- Opening Delimiter -

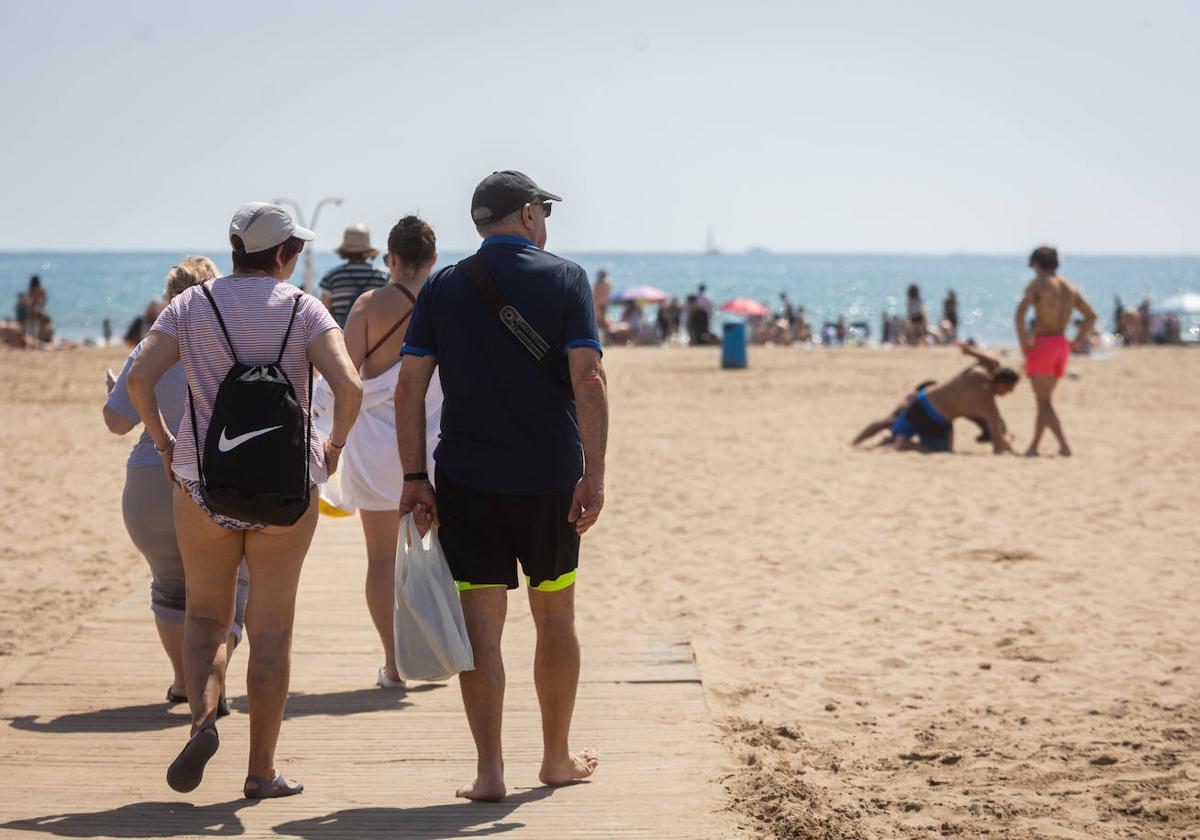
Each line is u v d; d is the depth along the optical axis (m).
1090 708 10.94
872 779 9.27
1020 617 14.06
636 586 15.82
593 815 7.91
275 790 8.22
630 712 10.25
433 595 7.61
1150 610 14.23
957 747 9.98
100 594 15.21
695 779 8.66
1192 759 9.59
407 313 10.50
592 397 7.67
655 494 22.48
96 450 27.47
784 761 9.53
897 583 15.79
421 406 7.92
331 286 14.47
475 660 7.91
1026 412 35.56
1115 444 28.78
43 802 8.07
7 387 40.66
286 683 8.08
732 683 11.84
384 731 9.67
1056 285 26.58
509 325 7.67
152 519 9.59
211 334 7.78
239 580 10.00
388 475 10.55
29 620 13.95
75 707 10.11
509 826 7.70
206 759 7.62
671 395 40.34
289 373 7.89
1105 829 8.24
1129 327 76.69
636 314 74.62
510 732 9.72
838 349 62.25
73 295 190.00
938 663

- Closing Delimiter -

- [WHAT TO WORK ON]: Return only this span, exactly: the line that contains "671 395 40.34" and all lines after it to the end of the records.

- [ANSWER SPACE]:
671 395 40.34
289 373 7.89
1105 829 8.24
1129 327 76.69
636 314 74.62
510 732 9.72
838 349 62.25
73 295 190.00
938 663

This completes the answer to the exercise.